■ Task details: Please write out, word for word, everything from the start of the data down to the line containing "Aggravated Assault, Aggravated", including that line, and leave the pictures out of your answer.

Data held in a dataset:
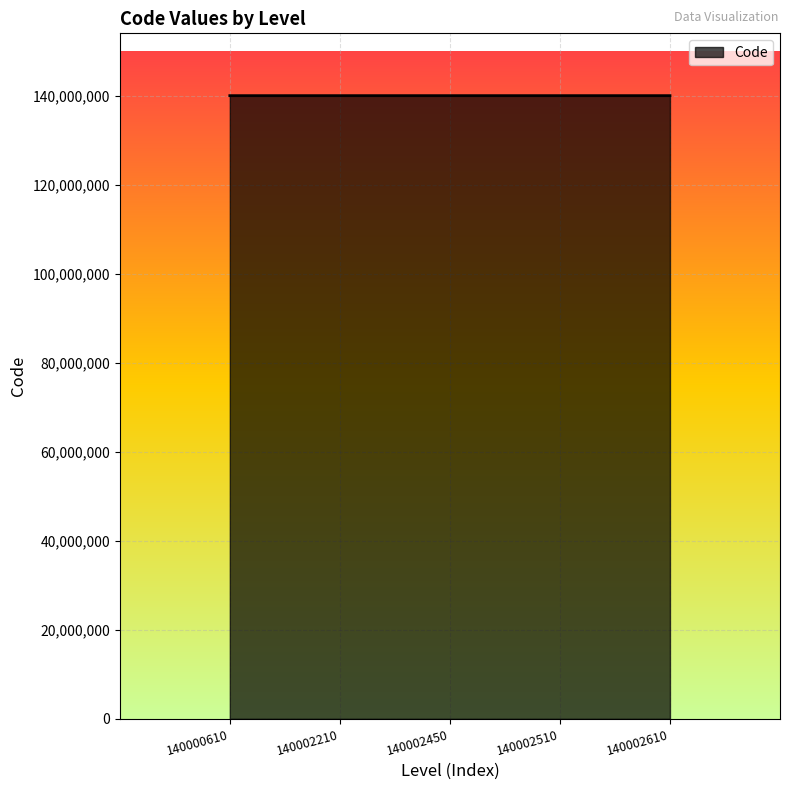

True or false: the data has more than 2 interior local peaks.

False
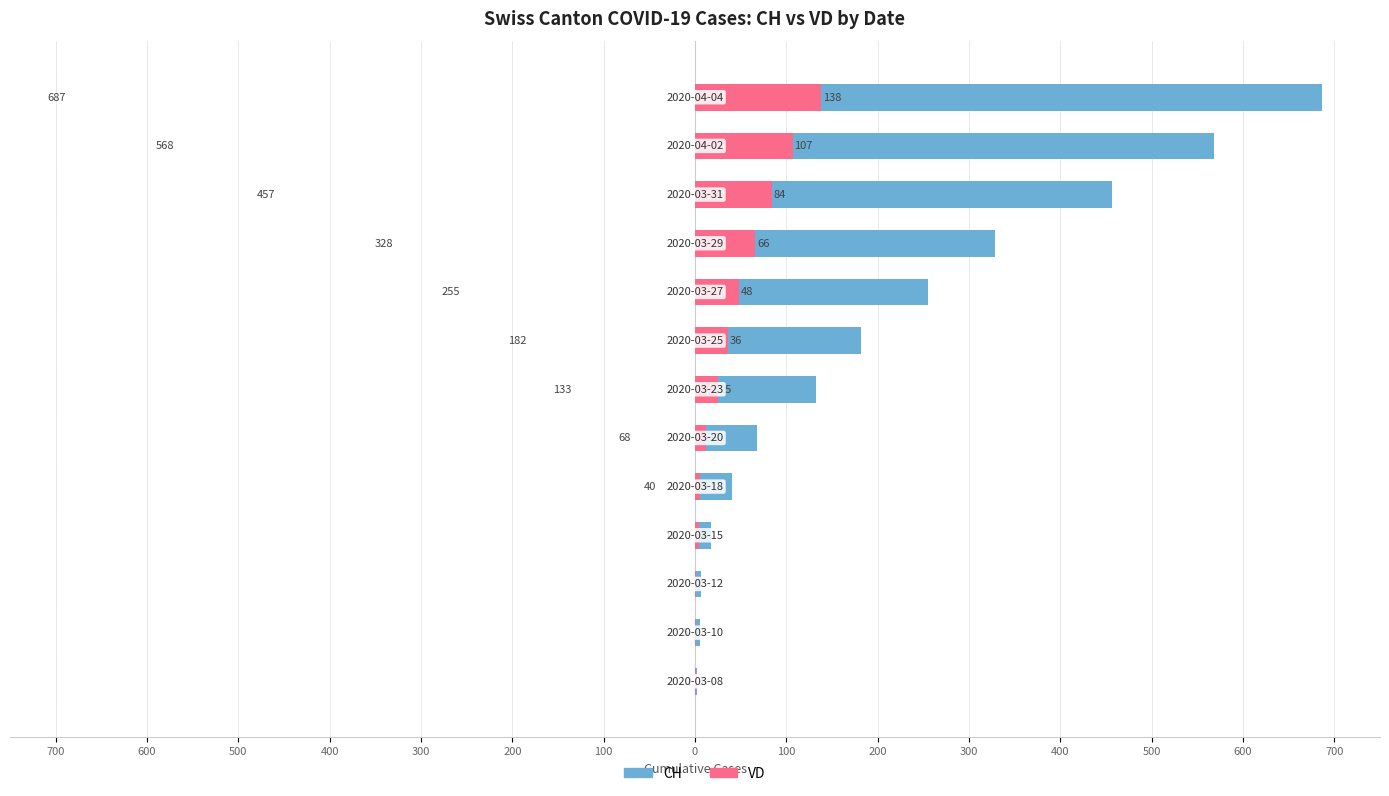

How many groups of bars are there?

13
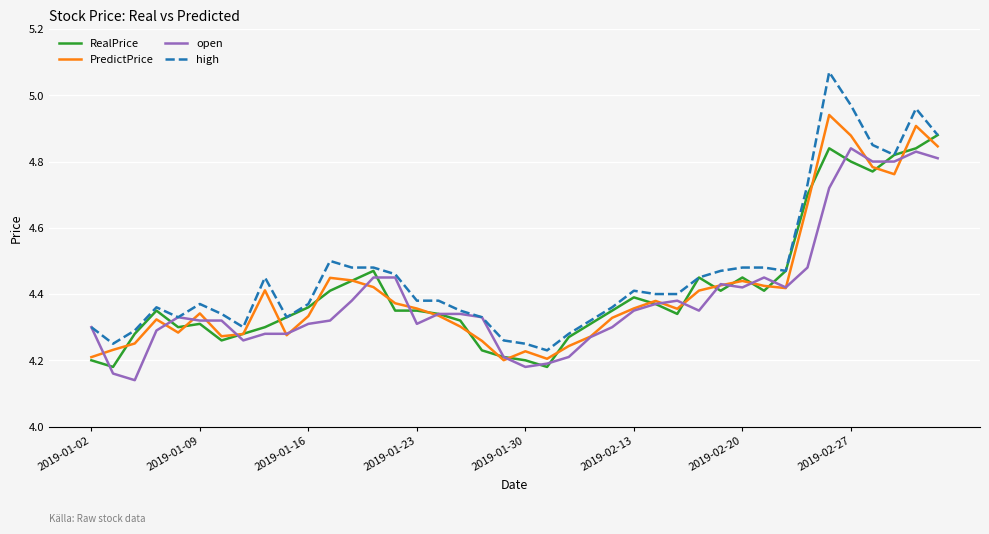

Which series has the widest spread of values?

high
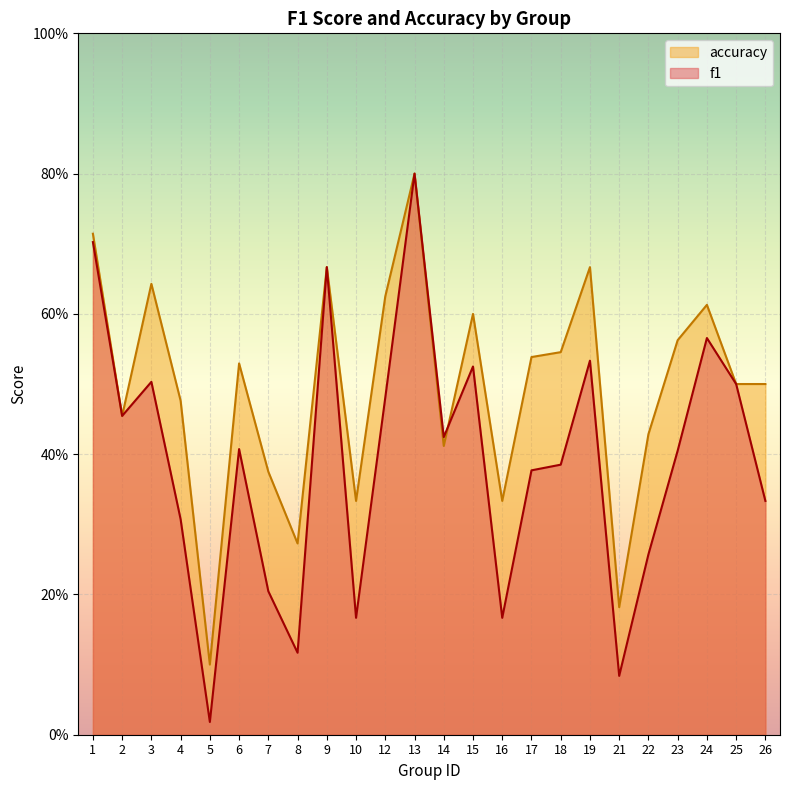

What is the average value of the accuracy series?

0.5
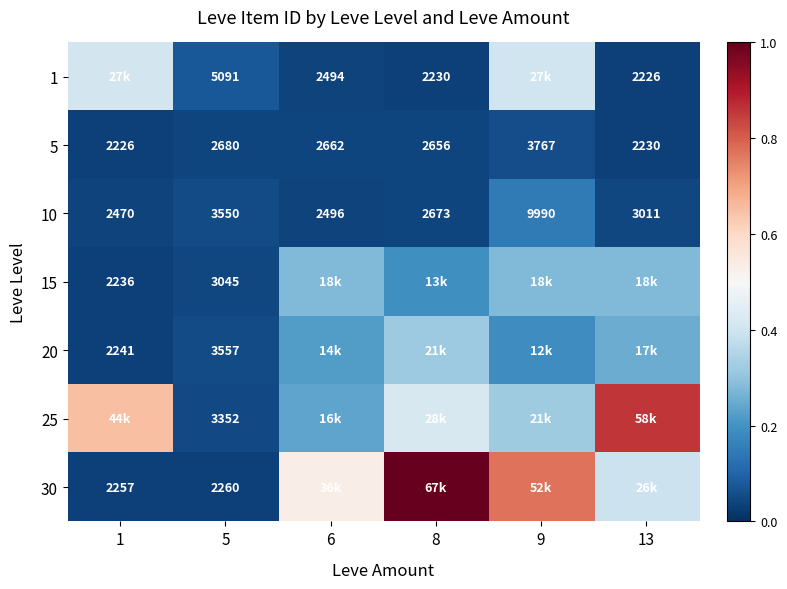

Is the value of 5 at 5 greater than the value of 10 at 5?

No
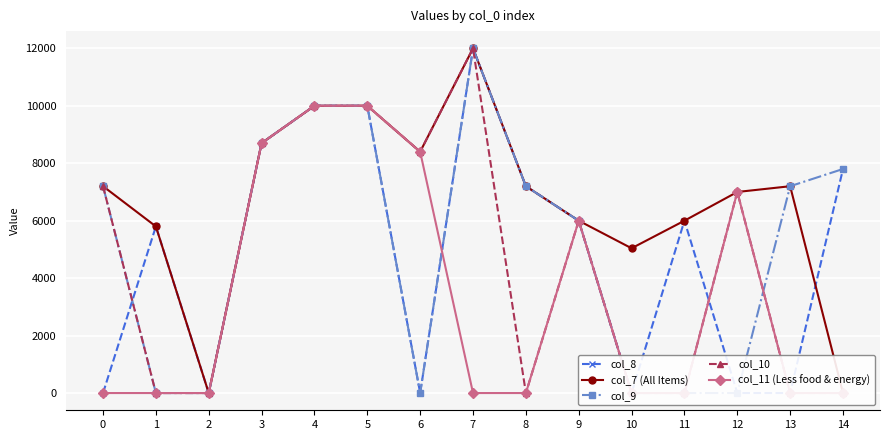

Where do col_10 and col_9 first cross each other?

12 and 13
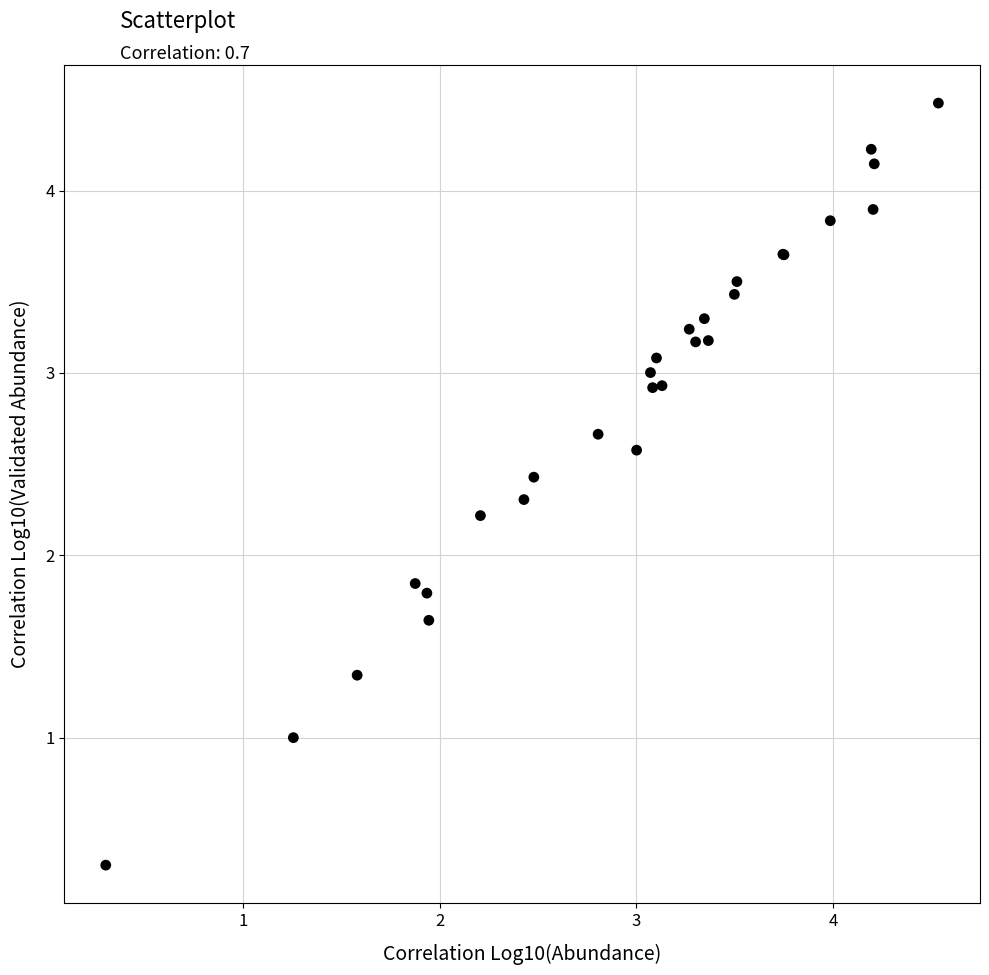

What Y value in the scatter plot is closest to 2?

1.8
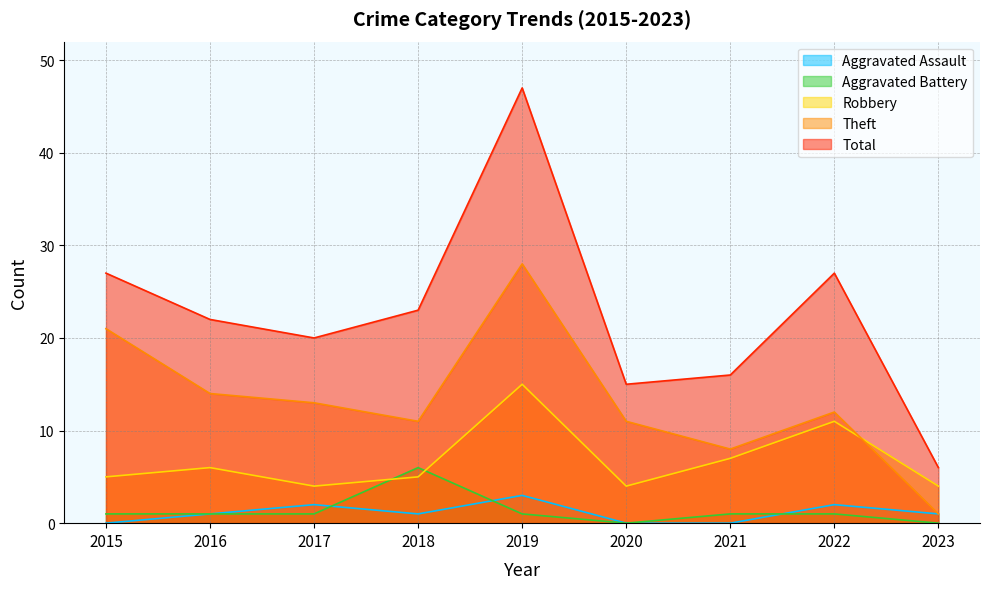

What are all the series names shown in the legend?

Aggravated Assault, Aggravated Battery, Robbery, Theft, Total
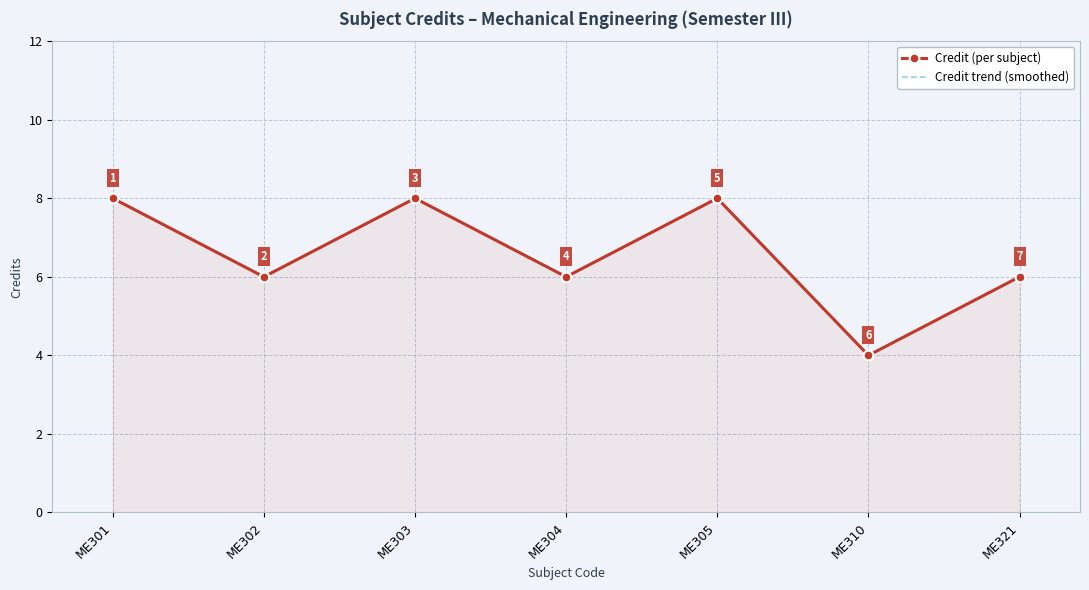

Rank the categories by Credit trend (smoothed) value from lowest to highest.

ME310, ME302, ME304, ME321, ME301, ME303, ME305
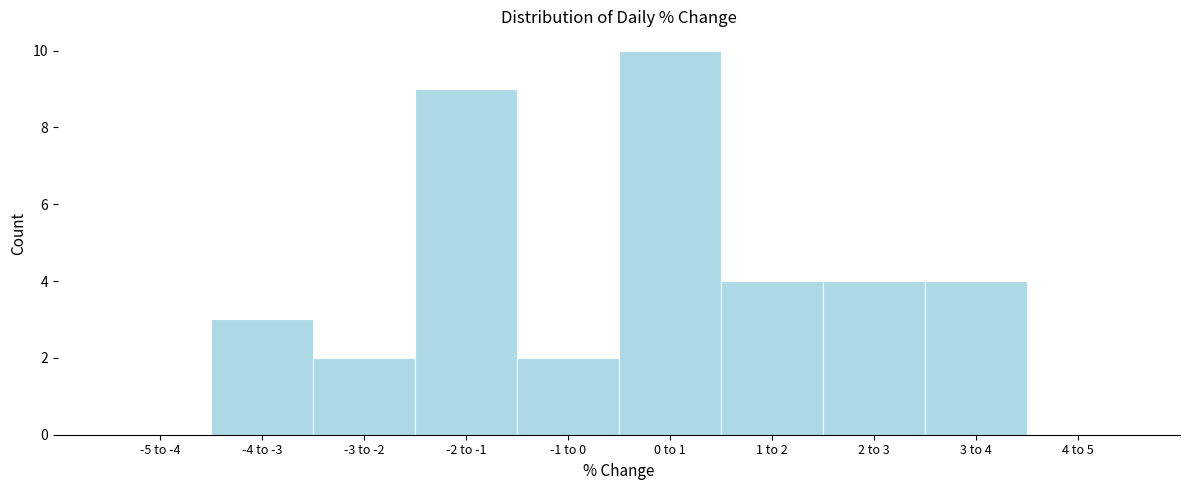

Reading left to right, what are all the values shown in this chart?

-5 to -4=0	-4 to -3=3	-3 to -2=2	-2 to -1=9	-1 to 0=2	0 to 1=10	1 to 2=4	2 to 3=4	3 to 4=4	4 to 5=0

■ Task output:
True or false: the data has more than 2 interior local peaks.

False

How many groups of bars are there?

13

Which series has the widest spread of values?

high

What is the average value of the accuracy series?

0.5

Is the value of 5 at 5 greater than the value of 10 at 5?

No

Where do col_10 and col_9 first cross each other?

12 and 13

What Y value in the scatter plot is closest to 2?

1.8

What are all the series names shown in the legend?

Aggravated Assault, Aggravated Battery, Robbery, Theft, Total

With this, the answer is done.